* Prompt *
Lay out the data from its first line up to and including the line with "68: (170, 52)" as a Markdown table with columns Row and Line, giving each nonblank line a row number. Leave the pictures out.

* Supplied records *
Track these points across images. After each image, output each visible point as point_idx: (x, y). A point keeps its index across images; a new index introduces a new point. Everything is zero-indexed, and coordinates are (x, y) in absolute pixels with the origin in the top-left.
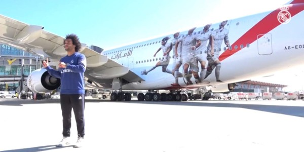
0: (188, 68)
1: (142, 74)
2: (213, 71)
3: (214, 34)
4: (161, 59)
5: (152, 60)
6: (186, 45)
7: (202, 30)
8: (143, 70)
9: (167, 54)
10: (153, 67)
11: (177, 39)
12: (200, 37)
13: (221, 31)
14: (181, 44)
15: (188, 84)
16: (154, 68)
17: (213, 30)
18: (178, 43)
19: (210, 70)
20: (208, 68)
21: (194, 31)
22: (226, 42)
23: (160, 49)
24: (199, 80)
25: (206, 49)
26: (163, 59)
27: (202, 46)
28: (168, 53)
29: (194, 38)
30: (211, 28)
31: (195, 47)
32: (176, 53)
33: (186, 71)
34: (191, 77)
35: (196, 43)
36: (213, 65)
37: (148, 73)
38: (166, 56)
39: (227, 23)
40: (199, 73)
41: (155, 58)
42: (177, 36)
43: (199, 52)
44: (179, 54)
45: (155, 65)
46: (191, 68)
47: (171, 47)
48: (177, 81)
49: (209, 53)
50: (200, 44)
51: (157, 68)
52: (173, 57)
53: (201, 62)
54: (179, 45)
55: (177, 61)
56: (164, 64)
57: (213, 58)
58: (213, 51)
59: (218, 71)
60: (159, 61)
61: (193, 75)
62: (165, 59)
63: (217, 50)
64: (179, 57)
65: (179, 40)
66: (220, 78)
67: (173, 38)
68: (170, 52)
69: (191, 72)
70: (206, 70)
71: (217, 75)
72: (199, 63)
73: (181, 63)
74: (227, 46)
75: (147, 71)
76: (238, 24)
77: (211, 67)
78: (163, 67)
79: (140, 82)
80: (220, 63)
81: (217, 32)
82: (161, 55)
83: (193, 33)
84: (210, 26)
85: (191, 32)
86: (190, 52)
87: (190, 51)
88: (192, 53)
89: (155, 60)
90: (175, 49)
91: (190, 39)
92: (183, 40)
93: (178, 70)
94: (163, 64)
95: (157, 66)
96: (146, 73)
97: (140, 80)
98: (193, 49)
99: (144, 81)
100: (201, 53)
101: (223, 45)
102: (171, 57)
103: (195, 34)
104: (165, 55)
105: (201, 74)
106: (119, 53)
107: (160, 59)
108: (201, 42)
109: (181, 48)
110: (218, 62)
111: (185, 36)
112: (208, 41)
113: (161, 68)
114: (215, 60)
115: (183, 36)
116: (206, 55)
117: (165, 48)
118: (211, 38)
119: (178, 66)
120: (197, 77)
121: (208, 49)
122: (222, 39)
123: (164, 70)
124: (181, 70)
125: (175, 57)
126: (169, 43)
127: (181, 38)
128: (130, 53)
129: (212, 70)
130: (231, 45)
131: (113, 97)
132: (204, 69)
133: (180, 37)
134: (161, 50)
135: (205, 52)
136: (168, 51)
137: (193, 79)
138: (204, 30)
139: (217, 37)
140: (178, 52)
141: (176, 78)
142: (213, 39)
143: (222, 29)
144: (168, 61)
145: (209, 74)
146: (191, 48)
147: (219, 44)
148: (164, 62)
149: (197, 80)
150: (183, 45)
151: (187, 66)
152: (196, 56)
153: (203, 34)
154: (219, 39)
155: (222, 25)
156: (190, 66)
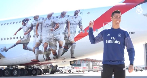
0: (47, 46)
1: (2, 51)
2: (69, 50)
3: (70, 20)
4: (22, 37)
5: (12, 38)
6: (45, 26)
7: (59, 15)
8: (3, 47)
9: (28, 33)
10: (13, 45)
11: (37, 21)
12: (58, 21)
13: (76, 18)
14: (41, 26)
15: (46, 60)
16: (15, 45)
17: (69, 16)
18: (38, 25)
19: (66, 48)
20: (65, 46)
21: (53, 15)
22: (80, 26)
23: (20, 29)
24: (56, 56)
25: (64, 31)
26: (24, 37)
27: (60, 29)
28: (29, 33)
29: (53, 21)
30: (67, 14)
31: (54, 29)
32: (37, 33)
33: (46, 48)
34: (50, 54)
35: (55, 26)
36: (69, 44)
37: (9, 50)
38: (27, 35)
39: (80, 12)
40: (57, 51)
41: (16, 37)
42: (37, 19)
43: (58, 34)
44: (39, 34)
45: (15, 43)
46: (50, 46)
47: (31, 28)
48: (37, 57)
49: (66, 35)
50: (58, 27)
52: (34, 37)
53: (59, 42)
54: (39, 27)
55: (38, 40)
56: (25, 42)
57: (69, 38)
58: (69, 33)
59: (73, 49)
60: (19, 39)
61: (51, 52)
62: (26, 38)
63: (72, 32)
64: (39, 37)
65: (39, 22)
67: (33, 20)
68: (31, 32)
69: (50, 50)
70: (63, 48)
71: (72, 53)
73: (41, 42)
74: (81, 30)
75: (7, 48)
76: (88, 13)
77: (67, 46)
78: (24, 45)
80: (75, 43)
81: (72, 18)
82: (21, 34)
83: (52, 17)
84: (66, 12)
85: (49, 16)
86: (49, 33)
87: (50, 31)
88: (51, 34)
89: (16, 38)
90: (35, 30)
91: (49, 22)
92: (44, 22)
93: (38, 48)
94: (23, 42)
95: (17, 44)
96: (6, 50)
98: (52, 30)
99: (5, 57)
100: (59, 34)
101: (78, 29)
102: (32, 36)
103: (54, 18)
104: (25, 34)
105: (58, 52)
107: (20, 38)
108: (59, 25)
109: (41, 29)
110: (73, 42)
111: (45, 19)
112: (66, 25)
113: (22, 45)
114: (71, 41)
115: (43, 19)
116: (64, 36)
117: (25, 28)
118: (67, 22)
119: (38, 45)
120: (55, 54)
123: (25, 48)
124: (41, 48)
125: (35, 36)
126: (29, 24)
127: (41, 20)
129: (68, 48)
130: (84, 29)
132: (62, 47)
133: (40, 20)
134: (22, 30)
135: (63, 34)
136: (29, 31)
137: (51, 56)
138: (61, 15)
139: (73, 22)
140: (38, 32)
141: (36, 55)
142: (69, 23)
143: (76, 16)
144: (28, 39)
145: (66, 52)
146: (50, 29)
147: (74, 28)
148: (25, 40)
149: (55, 56)
150: (43, 26)
151: (47, 44)
152: (55, 37)
153: (61, 19)
154: (74, 24)
155: (76, 13)
156: (49, 45)
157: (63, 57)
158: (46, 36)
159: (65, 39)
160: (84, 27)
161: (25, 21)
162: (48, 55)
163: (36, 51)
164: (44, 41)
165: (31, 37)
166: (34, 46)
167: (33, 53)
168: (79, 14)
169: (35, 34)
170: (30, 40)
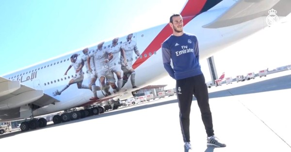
0: (104, 81)
1: (55, 95)
2: (129, 79)
3: (124, 46)
4: (74, 76)
5: (64, 79)
6: (98, 59)
7: (111, 43)
9: (79, 70)
11: (87, 54)
12: (111, 50)
13: (129, 43)
14: (93, 59)
15: (106, 96)
16: (68, 86)
17: (121, 43)
18: (90, 58)
19: (125, 79)
20: (124, 77)
22: (136, 52)
24: (117, 89)
25: (119, 61)
26: (76, 75)
28: (81, 69)
29: (105, 51)
30: (119, 41)
31: (108, 60)
32: (90, 68)
33: (103, 83)
34: (109, 88)
35: (108, 56)
36: (128, 74)
37: (62, 93)
38: (79, 73)
39: (133, 36)
40: (116, 83)
41: (67, 76)
42: (87, 52)
43: (113, 64)
44: (93, 69)
46: (107, 80)
47: (83, 63)
48: (96, 94)
49: (123, 64)
50: (112, 57)
51: (71, 86)
52: (87, 72)
53: (116, 73)
54: (91, 60)
55: (92, 76)
56: (78, 80)
57: (127, 67)
58: (126, 61)
59: (133, 78)
60: (71, 78)
62: (78, 76)
63: (129, 60)
64: (93, 72)
65: (90, 55)
66: (136, 84)
67: (82, 54)
68: (83, 68)
69: (108, 84)
70: (122, 79)
71: (133, 82)
72: (114, 74)
73: (96, 77)
74: (138, 56)
75: (59, 91)
76: (142, 36)
77: (126, 76)
78: (78, 84)
79: (54, 104)
80: (134, 71)
81: (126, 45)
82: (73, 72)
83: (103, 48)
84: (117, 39)
85: (100, 47)
86: (104, 65)
88: (106, 66)
89: (67, 78)
90: (88, 65)
91: (101, 53)
92: (94, 54)
93: (95, 84)
95: (70, 84)
96: (59, 93)
97: (54, 102)
98: (106, 62)
99: (60, 101)
100: (115, 64)
101: (134, 55)
103: (105, 48)
104: (77, 71)
105: (118, 84)
106: (20, 78)
107: (72, 76)
108: (113, 55)
109: (94, 62)
110: (132, 71)
111: (95, 51)
112: (120, 53)
113: (75, 85)
114: (129, 69)
115: (93, 51)
116: (120, 66)
117: (76, 65)
118: (121, 50)
119: (94, 80)
120: (114, 87)
121: (121, 60)
122: (132, 50)
123: (80, 87)
124: (98, 83)
125: (89, 72)
126: (79, 60)
127: (92, 53)
128: (34, 75)
129: (128, 78)
131: (24, 127)
132: (121, 78)
133: (90, 53)
135: (119, 63)
136: (80, 67)
137: (111, 90)
138: (113, 43)
139: (127, 49)
141: (94, 92)
142: (124, 51)
143: (130, 41)
144: (82, 77)
145: (126, 82)
146: (104, 61)
147: (130, 54)
148: (78, 78)
149: (115, 90)
150: (95, 59)
151: (103, 78)
152: (110, 68)
153: (113, 48)
154: (129, 51)
155: (129, 38)
156: (107, 78)
157: (124, 89)
158: (100, 69)
159: (122, 69)
160: (141, 51)
161: (74, 57)
162: (107, 90)
163: (92, 88)
164: (99, 76)
165: (84, 73)
166: (90, 83)
167: (90, 90)
168: (132, 38)
169: (88, 69)
170: (83, 77)
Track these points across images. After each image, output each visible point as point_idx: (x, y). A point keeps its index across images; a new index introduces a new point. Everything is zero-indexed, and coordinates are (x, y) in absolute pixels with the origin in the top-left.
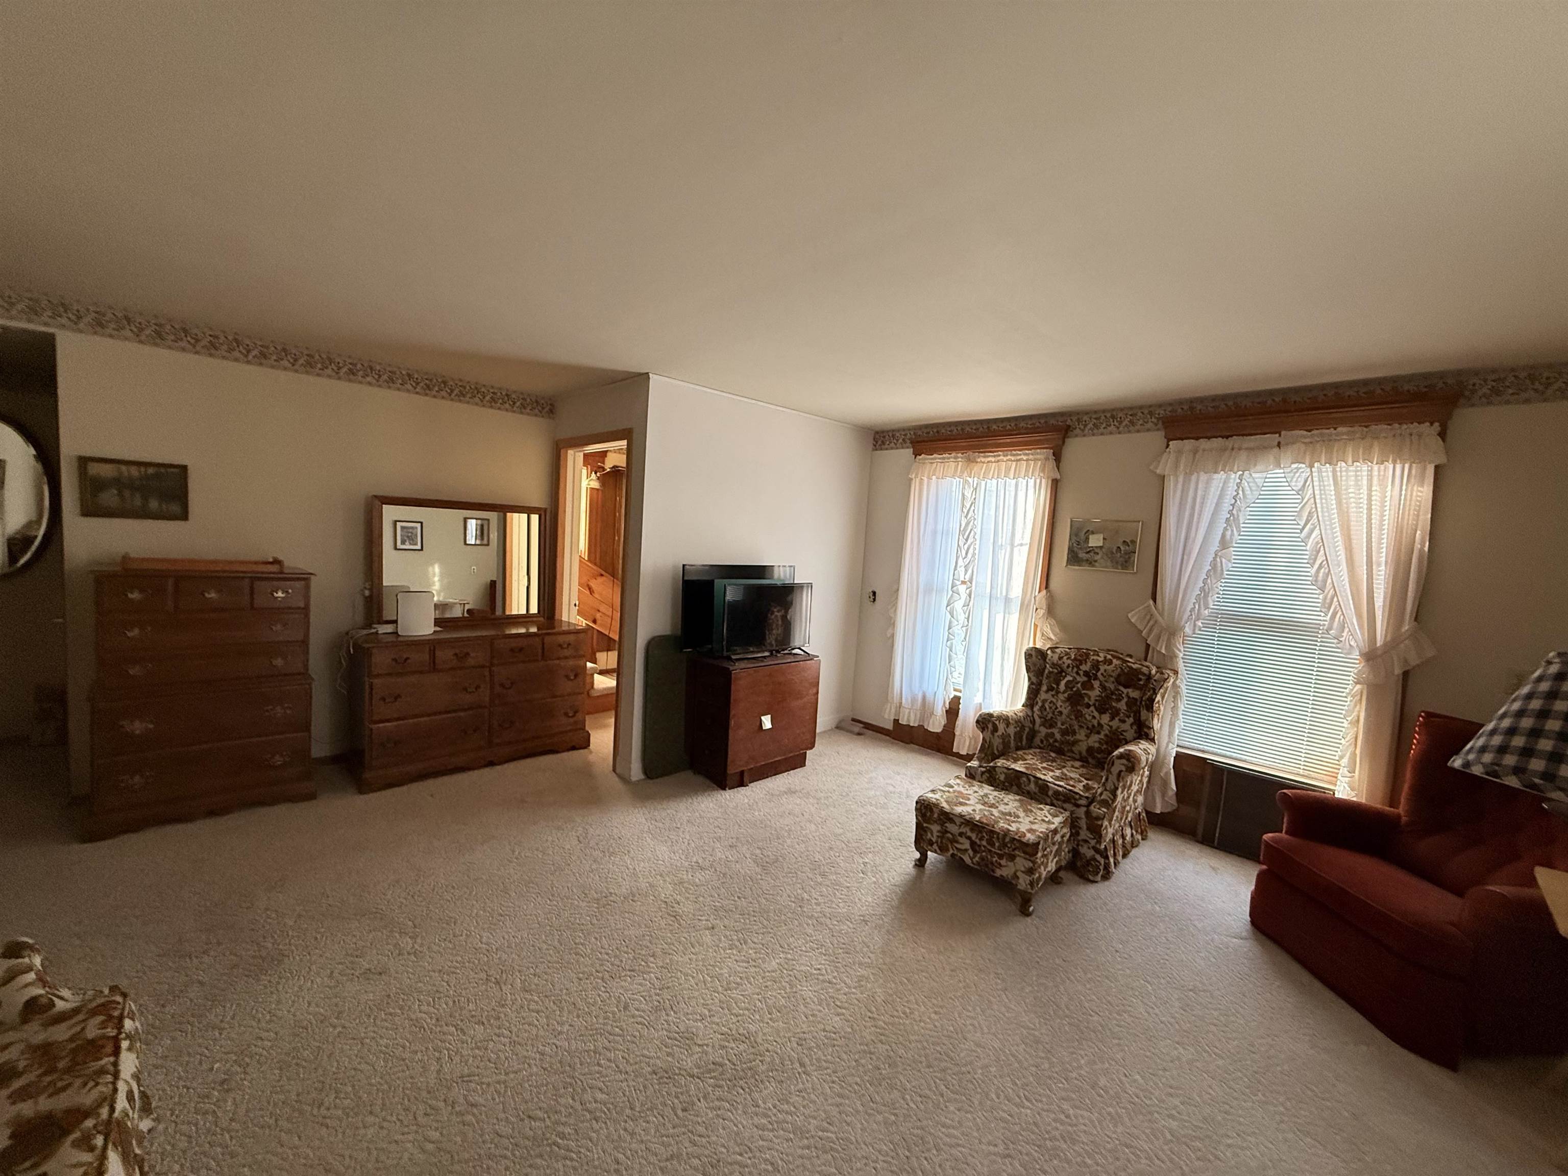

* Answer to the problem *
| Row | Line |
|---|---|
| 1 | Track these points across images. After each image, output each visible point as point_idx: (x, y). A point keeps its index across images; a new index introduces a new point. Everything is zero-indexed, and coordinates are (x, y) in absolute pixels with the origin in the top-left. |
| 2 | 0: (188, 68) |
| 3 | 1: (142, 74) |
| 4 | 2: (213, 71) |
| 5 | 3: (214, 34) |
| 6 | 4: (161, 59) |
| 7 | 5: (152, 60) |
| 8 | 6: (186, 45) |
| 9 | 7: (202, 30) |
| 10 | 8: (143, 70) |
| 11 | 9: (167, 54) |
| 12 | 10: (153, 67) |
| 13 | 11: (177, 39) |
| 14 | 12: (200, 37) |
| 15 | 13: (221, 31) |
| 16 | 14: (181, 44) |
| 17 | 15: (188, 84) |
| 18 | 16: (154, 68) |
| 19 | 17: (213, 30) |
| 20 | 18: (178, 43) |
| 21 | 19: (210, 70) |
| 22 | 20: (208, 68) |
| 23 | 21: (194, 31) |
| 24 | 22: (226, 42) |
| 25 | 23: (160, 49) |
| 26 | 24: (199, 80) |
| 27 | 25: (206, 49) |
| 28 | 26: (163, 59) |
| 29 | 27: (202, 46) |
| 30 | 28: (168, 53) |
| 31 | 29: (194, 38) |
| 32 | 30: (211, 28) |
| 33 | 31: (195, 47) |
| 34 | 32: (176, 53) |
| 35 | 33: (186, 71) |
| 36 | 34: (191, 77) |
| 37 | 35: (196, 43) |
| 38 | 36: (213, 65) |
| 39 | 37: (148, 73) |
| 40 | 38: (166, 56) |
| 41 | 39: (227, 23) |
| 42 | 40: (199, 73) |
| 43 | 41: (155, 58) |
| 44 | 42: (177, 36) |
| 45 | 43: (199, 52) |
| 46 | 44: (179, 54) |
| 47 | 45: (155, 65) |
| 48 | 46: (191, 68) |
| 49 | 47: (171, 47) |
| 50 | 48: (177, 81) |
| 51 | 49: (209, 53) |
| 52 | 50: (200, 44) |
| 53 | 51: (157, 68) |
| 54 | 52: (173, 57) |
| 55 | 53: (201, 62) |
| 56 | 54: (179, 45) |
| 57 | 55: (177, 61) |
| 58 | 56: (164, 64) |
| 59 | 57: (213, 58) |
| 60 | 58: (213, 51) |
| 61 | 59: (218, 71) |
| 62 | 60: (159, 61) |
| 63 | 61: (193, 75) |
| 64 | 62: (165, 59) |
| 65 | 63: (217, 50) |
| 66 | 64: (179, 57) |
| 67 | 65: (179, 40) |
| 68 | 66: (220, 78) |
| 69 | 67: (173, 38) |
| 70 | 68: (170, 52) |